LONDON (AP) -- The Bank of England has opted to keep interest rates at a record low 0.25 percent after the economy showed unexpected resilience following the vote to leave the European Union.
The announcement Thursday from the bank's Monetary Policy Committee was widely expected following recent figures showing that Britain's economy grew by a forecast-busting quarterly rate of 0.5 percent in the July-September period.
Growth was stronger than many economists had anticipated. Analysts feared growth would slow after the June 23 vote to leave the EU, a decision which spurred the bank to cut rates and expand its economic stimulus program in August.
Economists have warned the real test will come in March, when Prime Minister Theresa May plans to formally notify the EU of Britain's intention to leave. That will trigger at least two years of negotiations which will highlight threats to the economy, the biggest of which is the possible loss of tariff-free access to a market of 500 million people.
Investor concern is already hitting the pound, which has lost almost a fifth of its value since the vote.
The British pound has surged after the ruling that the government can't trigger the Article 50 process for Brexit without Parliament's involvement.
Minutes after the decision, the pound was up 1.1 percent at $1.2430 as traders reacted to the news.
The pound has taken a battering, losing about a fifth of its value against the dollar, since the June 23 vote to leave the EU.
Many in the markets hope that the court ruling will at the least delay the process of Britain's exit from the EU or diminish the government's ability to push through a so-called "hard Brexit," which would see Britain leave the European single market. The hope is that lawmakers won't give their backing if the government intends to push for that sort of deal.
In spite of that rise, there are concerns that the pound's slide will lead to much-higher inflation.
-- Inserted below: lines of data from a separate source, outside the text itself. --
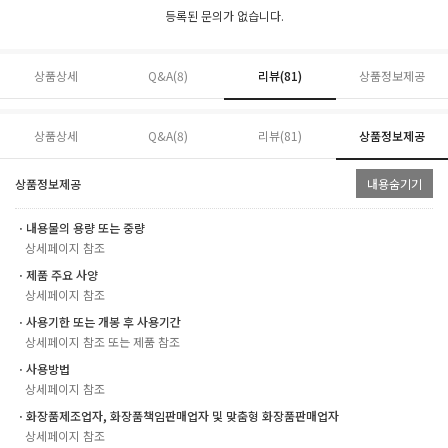
등록된 문의가 없습니다.
상품상세
Q&A(8)
리뷰(
81
)
상품정보제공
상품상세
Q&A(8)
리뷰(
81
)
상품정보제공
상품정보제공
내용숨기기
ㆍ내용물의 용량 또는 중량
상세페이지 참조
ㆍ제품 주요 사양
상세페이지 참조
ㆍ사용기한 또는 개봉 후 사용기간
상세페이지 참조 또는 제품 참조
ㆍ사용방법
상세페이지 참조
ㆍ화장품제조업자, 화장품책임판매업자 및 맞춤형 화장품판매업자
상세페이지 참조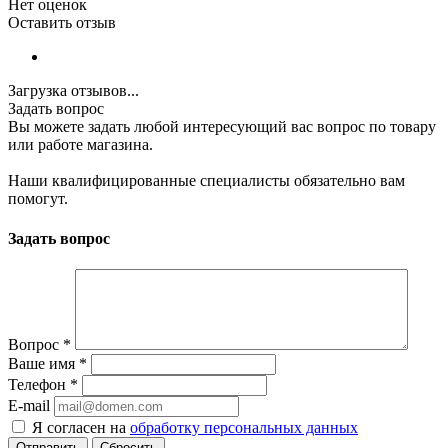
Нет оценок
Оставить отзыв
Загрузка отзывов...
Задать вопрос
Вы можете задать любой интересующий вас вопрос по товару
или работе магазина.
Наши квалифицированные специалисты обязательно вам
помогут.
Задать вопрос
Вопрос
*
Ваше имя
*
Телефон
*
E-mail
Я согласен на
обработку персональных данных
Сбросить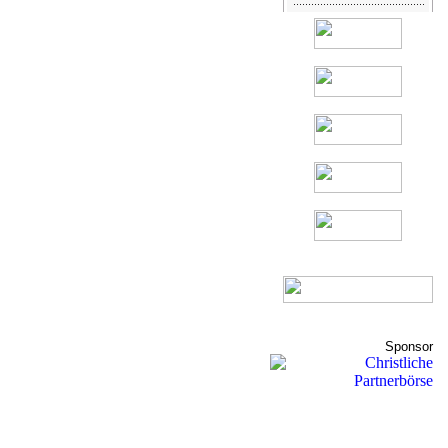
Sponsor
Though a lower pound makes British exports more competitive in international markets, it has the potential to stoke inflation by raising the cost of imports, such as oil and food, more expensive.
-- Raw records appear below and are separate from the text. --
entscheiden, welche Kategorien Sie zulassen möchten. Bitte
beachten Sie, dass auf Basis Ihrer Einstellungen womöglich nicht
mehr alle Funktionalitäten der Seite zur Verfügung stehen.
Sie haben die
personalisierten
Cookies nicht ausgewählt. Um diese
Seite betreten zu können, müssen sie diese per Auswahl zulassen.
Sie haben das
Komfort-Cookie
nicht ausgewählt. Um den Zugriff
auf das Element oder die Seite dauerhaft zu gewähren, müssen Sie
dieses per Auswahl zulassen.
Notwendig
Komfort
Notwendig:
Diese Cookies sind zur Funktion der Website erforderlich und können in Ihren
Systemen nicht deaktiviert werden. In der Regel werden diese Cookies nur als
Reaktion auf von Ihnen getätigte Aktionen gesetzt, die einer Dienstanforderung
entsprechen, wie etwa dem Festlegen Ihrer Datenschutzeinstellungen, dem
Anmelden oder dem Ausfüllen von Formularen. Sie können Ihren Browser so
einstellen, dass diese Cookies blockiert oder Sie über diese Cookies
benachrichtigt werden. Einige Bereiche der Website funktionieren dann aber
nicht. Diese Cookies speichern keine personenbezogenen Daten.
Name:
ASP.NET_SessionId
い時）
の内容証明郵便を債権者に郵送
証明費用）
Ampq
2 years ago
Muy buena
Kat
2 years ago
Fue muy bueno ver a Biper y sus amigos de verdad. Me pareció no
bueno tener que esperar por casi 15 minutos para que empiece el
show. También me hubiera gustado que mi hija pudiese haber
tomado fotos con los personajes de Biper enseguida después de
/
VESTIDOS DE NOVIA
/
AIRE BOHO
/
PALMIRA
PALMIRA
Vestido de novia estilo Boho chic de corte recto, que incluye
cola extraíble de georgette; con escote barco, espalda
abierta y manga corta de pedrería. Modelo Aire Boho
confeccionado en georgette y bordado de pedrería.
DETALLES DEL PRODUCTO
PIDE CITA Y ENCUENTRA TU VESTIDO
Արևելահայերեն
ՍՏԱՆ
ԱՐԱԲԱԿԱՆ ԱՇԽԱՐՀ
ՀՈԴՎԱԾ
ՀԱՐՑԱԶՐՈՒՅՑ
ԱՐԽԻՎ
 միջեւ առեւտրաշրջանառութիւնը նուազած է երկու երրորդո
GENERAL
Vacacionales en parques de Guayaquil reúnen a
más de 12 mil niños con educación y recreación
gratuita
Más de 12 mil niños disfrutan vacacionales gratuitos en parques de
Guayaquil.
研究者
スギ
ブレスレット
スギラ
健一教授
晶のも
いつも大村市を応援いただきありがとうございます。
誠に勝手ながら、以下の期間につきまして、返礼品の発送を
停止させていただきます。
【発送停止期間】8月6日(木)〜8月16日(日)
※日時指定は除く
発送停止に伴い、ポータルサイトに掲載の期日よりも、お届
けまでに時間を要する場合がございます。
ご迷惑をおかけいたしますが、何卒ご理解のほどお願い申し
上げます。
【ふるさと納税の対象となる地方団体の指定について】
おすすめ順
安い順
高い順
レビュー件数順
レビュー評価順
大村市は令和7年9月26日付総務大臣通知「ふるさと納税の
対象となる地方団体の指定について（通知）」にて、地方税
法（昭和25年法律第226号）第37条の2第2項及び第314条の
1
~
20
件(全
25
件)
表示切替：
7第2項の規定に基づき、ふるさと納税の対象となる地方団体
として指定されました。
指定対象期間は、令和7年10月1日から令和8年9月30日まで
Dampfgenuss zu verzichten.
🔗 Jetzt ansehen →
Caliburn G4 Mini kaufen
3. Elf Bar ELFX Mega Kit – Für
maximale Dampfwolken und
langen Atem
In its quarterly economic forecasts that accompanied the rate decision, the Bank of England forecast that inflation would rise to 2.7 percent next year, which is way higher than the current 1 percent rate and above the central bank's target of 2 percent.
The bank also said growth would moderate next year from 2.2 percent this year to 1.4 percent.
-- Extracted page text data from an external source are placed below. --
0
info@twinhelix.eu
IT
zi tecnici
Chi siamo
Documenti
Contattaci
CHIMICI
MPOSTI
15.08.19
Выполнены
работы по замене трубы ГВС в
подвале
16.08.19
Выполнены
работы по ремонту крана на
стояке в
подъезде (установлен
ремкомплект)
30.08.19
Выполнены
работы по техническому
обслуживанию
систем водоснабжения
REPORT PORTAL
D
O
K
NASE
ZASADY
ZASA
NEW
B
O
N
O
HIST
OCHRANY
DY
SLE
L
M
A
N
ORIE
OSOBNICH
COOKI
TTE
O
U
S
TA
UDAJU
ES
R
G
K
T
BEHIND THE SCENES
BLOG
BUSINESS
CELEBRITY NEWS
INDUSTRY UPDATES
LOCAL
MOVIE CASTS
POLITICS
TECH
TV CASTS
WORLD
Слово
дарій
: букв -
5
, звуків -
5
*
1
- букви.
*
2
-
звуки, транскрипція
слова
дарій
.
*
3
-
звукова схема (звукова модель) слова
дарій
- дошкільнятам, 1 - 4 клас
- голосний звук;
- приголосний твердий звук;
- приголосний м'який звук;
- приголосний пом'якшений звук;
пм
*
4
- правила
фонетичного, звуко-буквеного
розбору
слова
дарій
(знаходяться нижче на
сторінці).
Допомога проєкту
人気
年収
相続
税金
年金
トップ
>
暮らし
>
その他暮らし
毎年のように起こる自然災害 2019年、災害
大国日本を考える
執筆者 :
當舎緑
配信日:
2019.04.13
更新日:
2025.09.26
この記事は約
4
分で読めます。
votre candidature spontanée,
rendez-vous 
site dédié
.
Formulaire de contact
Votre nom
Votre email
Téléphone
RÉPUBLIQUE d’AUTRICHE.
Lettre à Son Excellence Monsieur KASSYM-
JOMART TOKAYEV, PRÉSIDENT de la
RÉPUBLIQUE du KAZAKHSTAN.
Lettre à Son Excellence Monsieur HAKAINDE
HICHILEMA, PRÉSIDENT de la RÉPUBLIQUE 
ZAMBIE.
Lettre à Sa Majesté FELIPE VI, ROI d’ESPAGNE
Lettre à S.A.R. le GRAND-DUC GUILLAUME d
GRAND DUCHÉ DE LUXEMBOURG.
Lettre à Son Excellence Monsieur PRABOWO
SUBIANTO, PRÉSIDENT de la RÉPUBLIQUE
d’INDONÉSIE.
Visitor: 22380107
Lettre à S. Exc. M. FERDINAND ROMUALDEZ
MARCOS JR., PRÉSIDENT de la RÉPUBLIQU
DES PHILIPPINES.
Simon Kirby, head of macroeconomic modeling and forecasting at National Institute of Economic and Social Research, said "the depreciation of sterling has been the most striking feature of the post-referendum economic landscape."
"This will pass through into consumer prices over the coming months and quarters," he said.
Analysts have suggested the bank would accept above-target inflation and start raising rates only gradually --- perhaps not even until 2019.